### AIM OF THE EXERCISE:
Scan the records for "TRIANGLE". Show the matching lines.

### EXTRACTED MATERIAL:
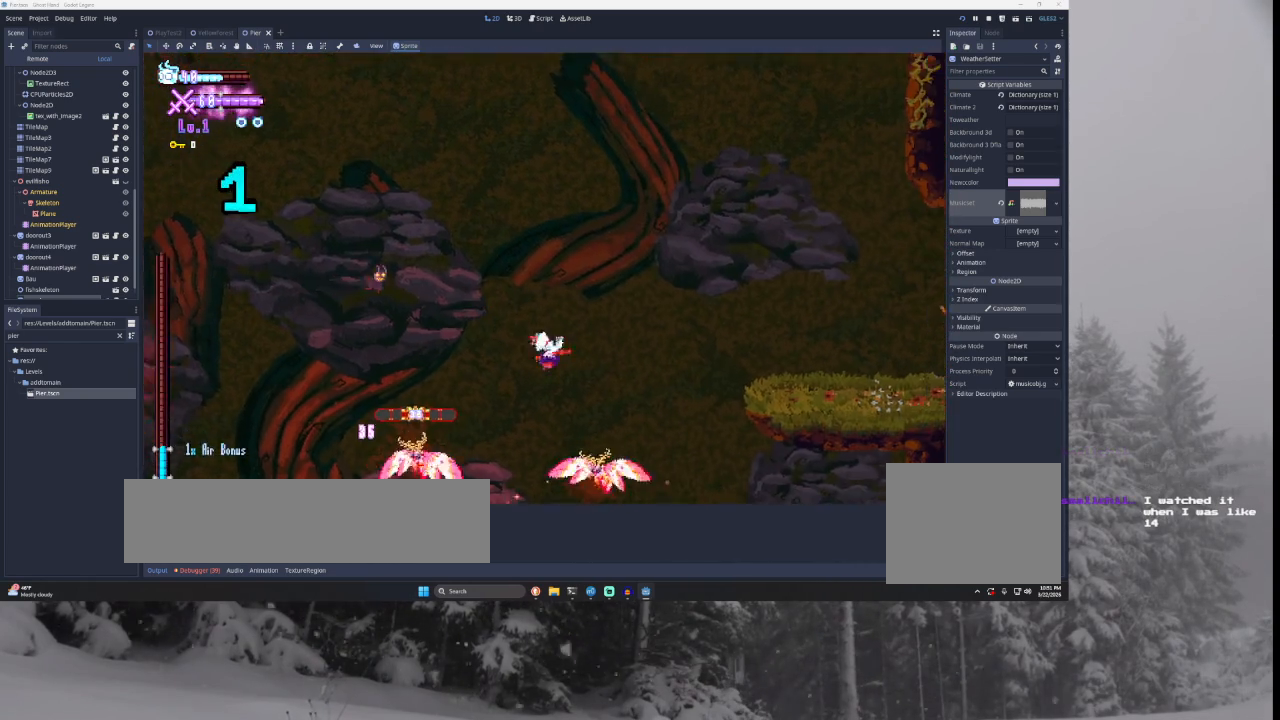
{"buttons": [], "left_stick": "right", "right_stick": "center", "events": [[133, "right_stick", "down"], [300, "right_stick", "center"]]}
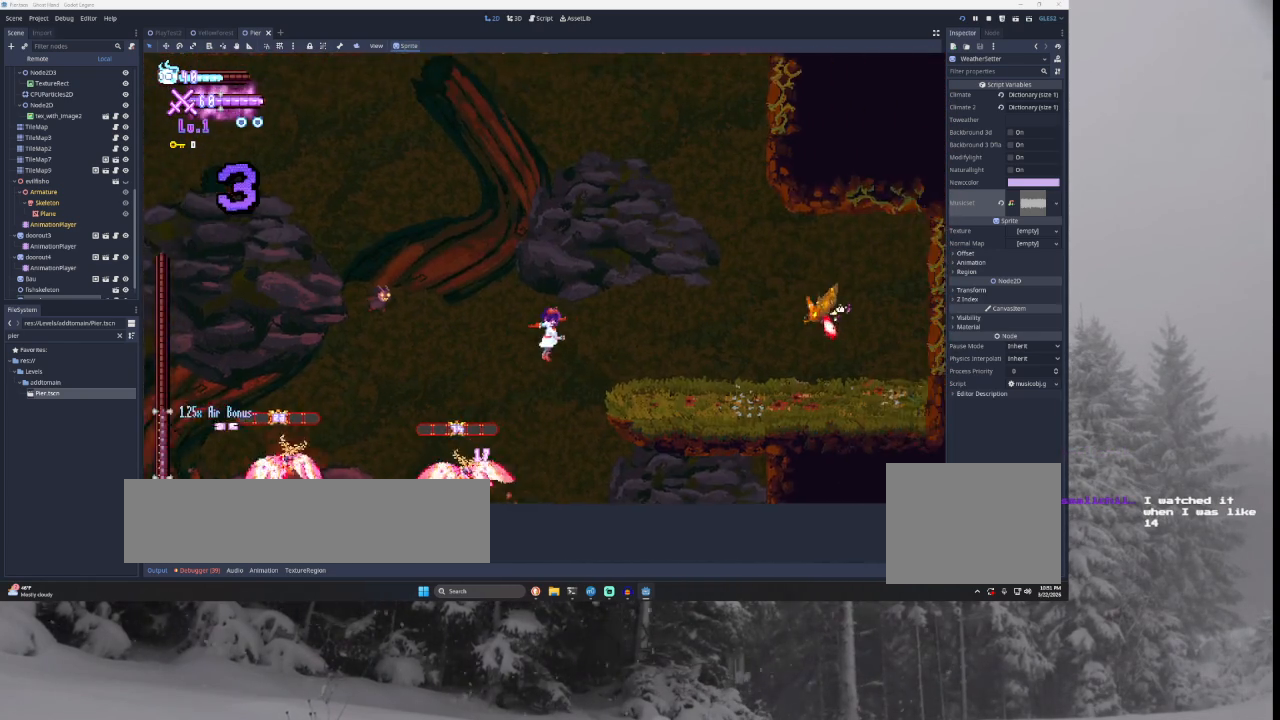
{"buttons": ["TRIANGLE"], "left_stick": "right", "right_stick": "center", "events": [[467, "TRIANGLE", "down"]]}
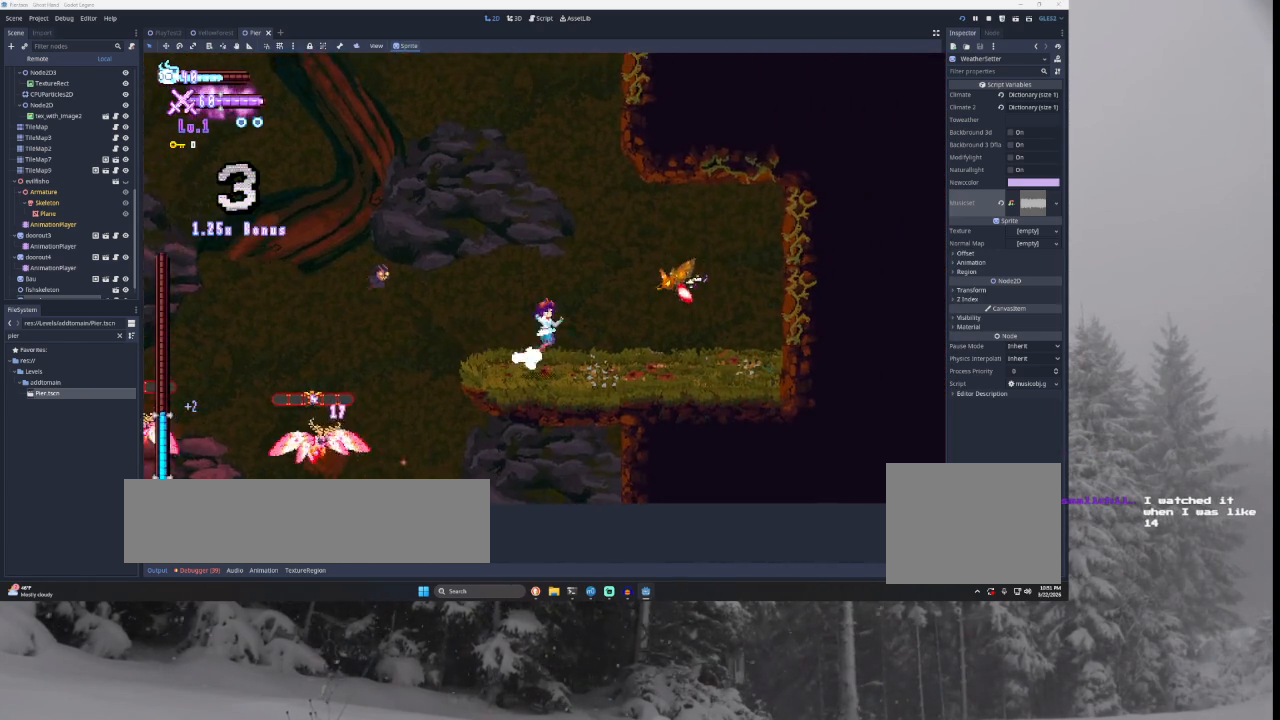
{"buttons": [], "left_stick": "center", "right_stick": "center", "events": [[33, "SQUARE", "down"], [133, "left_stick", "left"], [267, "SQUARE", "up"], [333, "TRIANGLE", "up"], [333, "left_stick", "right"], [467, "left_stick", "center"]]}
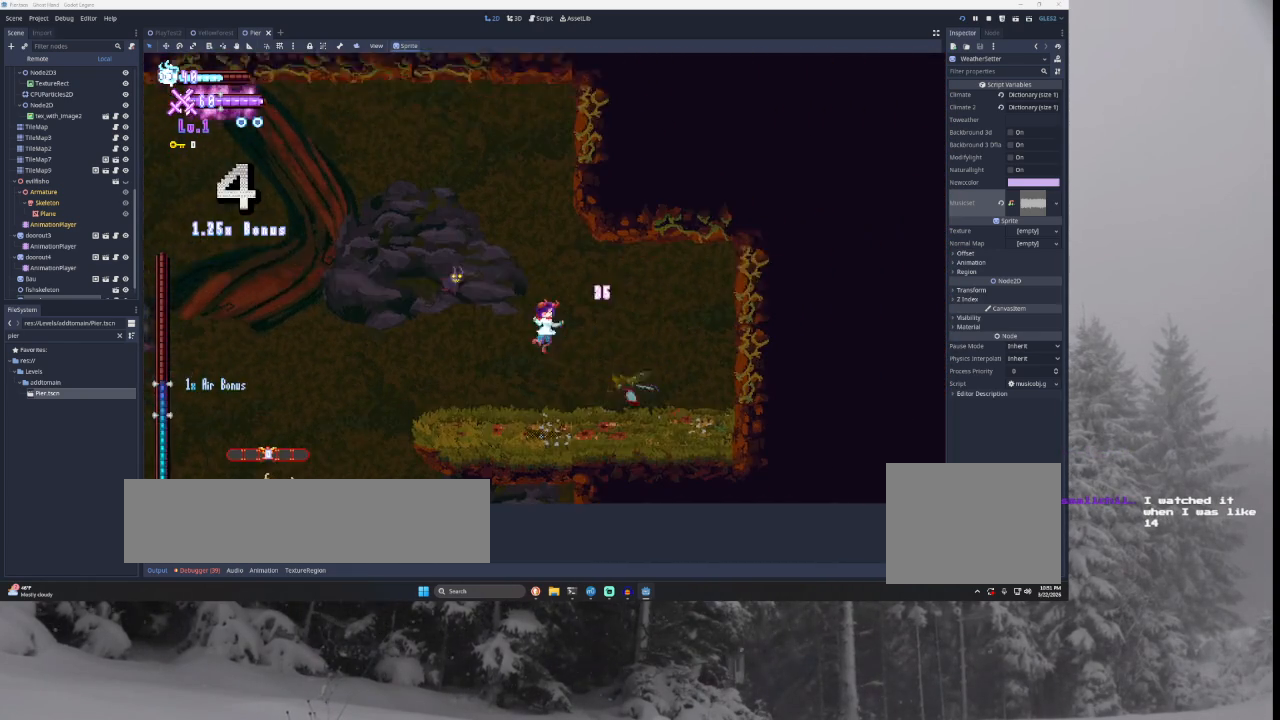
{"buttons": [], "left_stick": "center", "right_stick": "center", "events": [[67, "SQUARE", "down"], [200, "SQUARE", "up"], [300, "SQUARE", "down"], [467, "SQUARE", "up"]]}
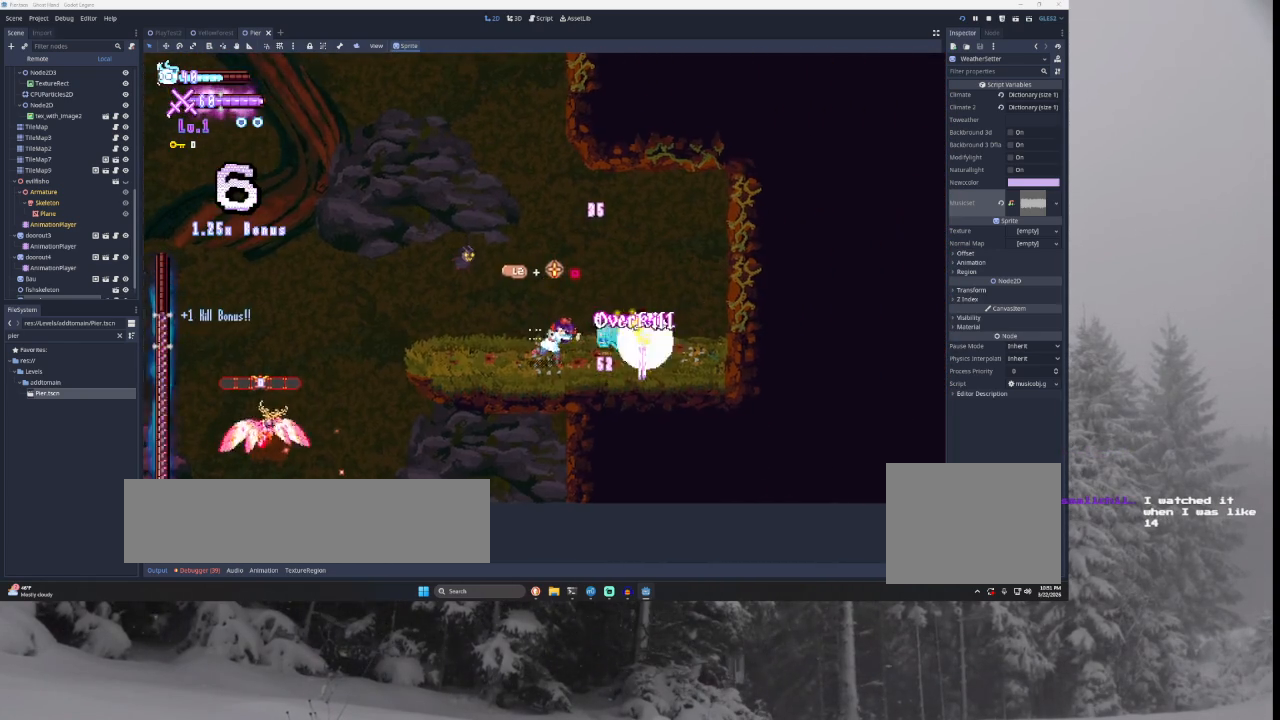
{"buttons": [], "left_stick": "center", "right_stick": "center", "events": [[100, "SQUARE", "down"], [267, "SQUARE", "up"]]}
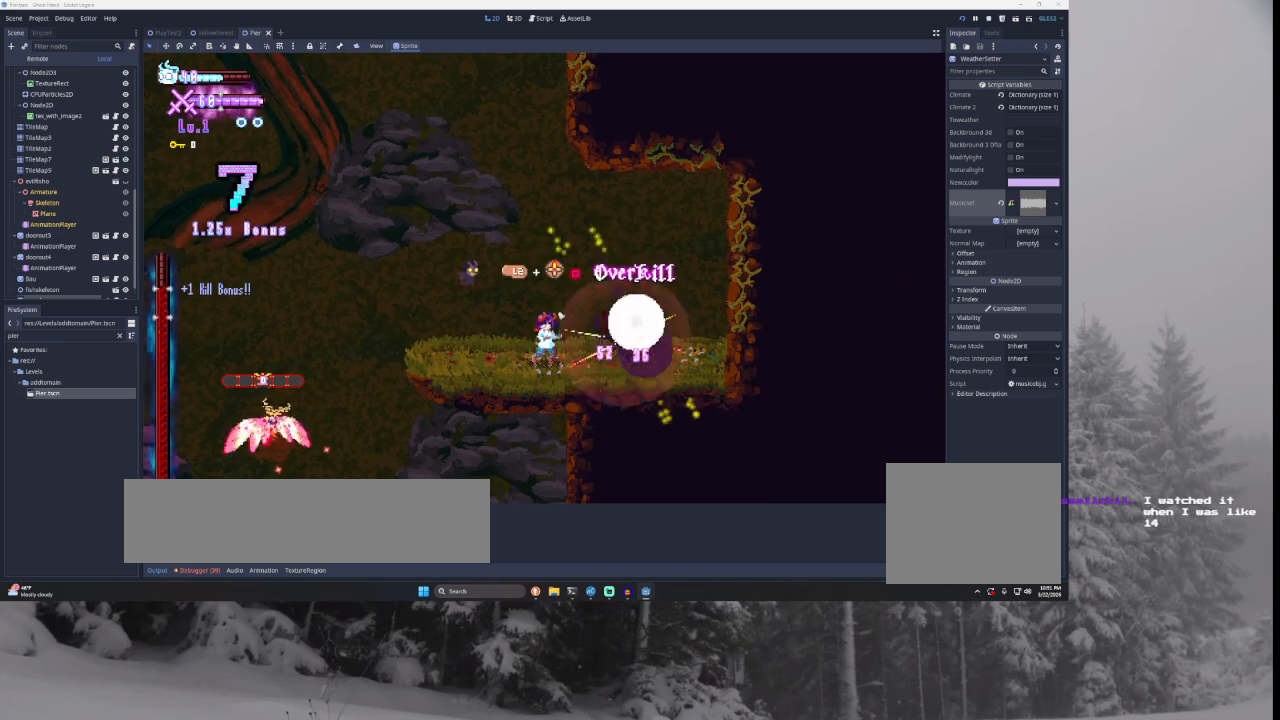
{"buttons": [], "left_stick": "right", "right_stick": "center", "events": [[467, "left_stick", "right"]]}
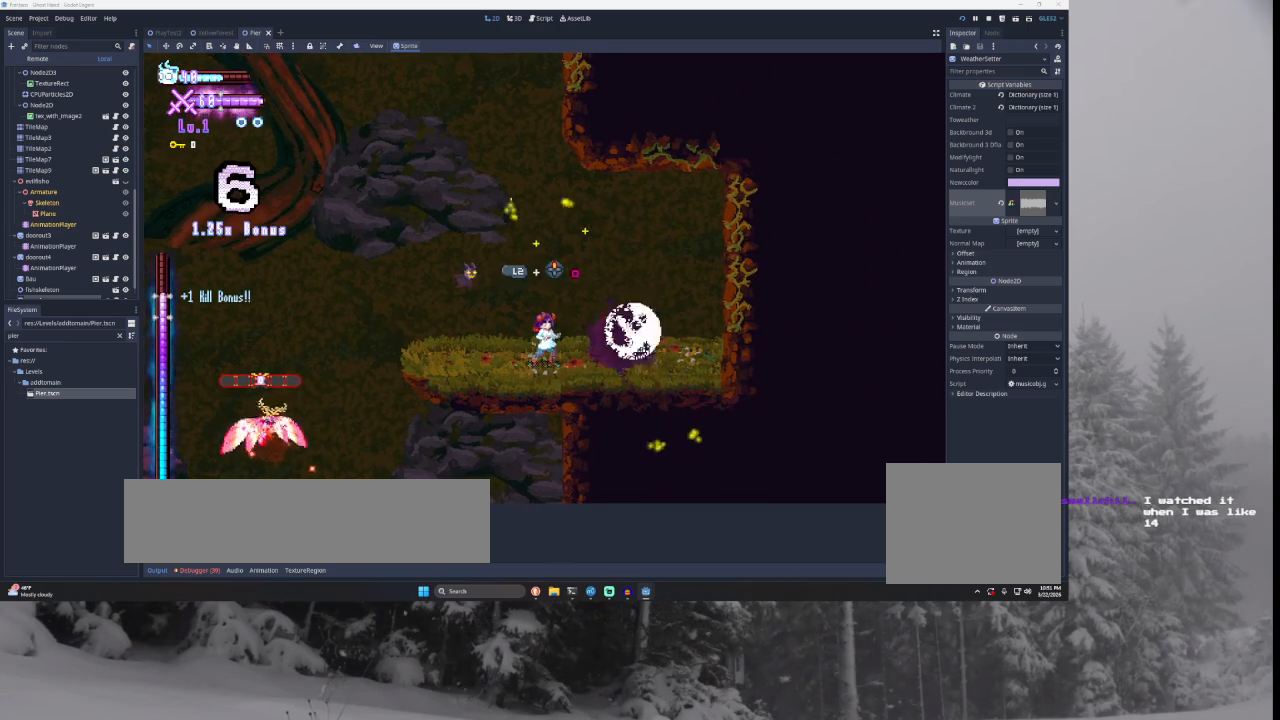
{"buttons": [], "left_stick": "center", "right_stick": "center", "events": [[300, "left_stick", "center"]]}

### SOLUTION BELOW:
{"buttons": ["TRIANGLE"], "left_stick": "right", "right_stick": "center", "events": [[467, "TRIANGLE", "down"]]}
{"buttons": [], "left_stick": "center", "right_stick": "center", "events": [[33, "SQUARE", "down"], [133, "left_stick", "left"], [267, "SQUARE", "up"], [333, "TRIANGLE", "up"], [333, "left_stick", "right"], [467, "left_stick", "center"]]}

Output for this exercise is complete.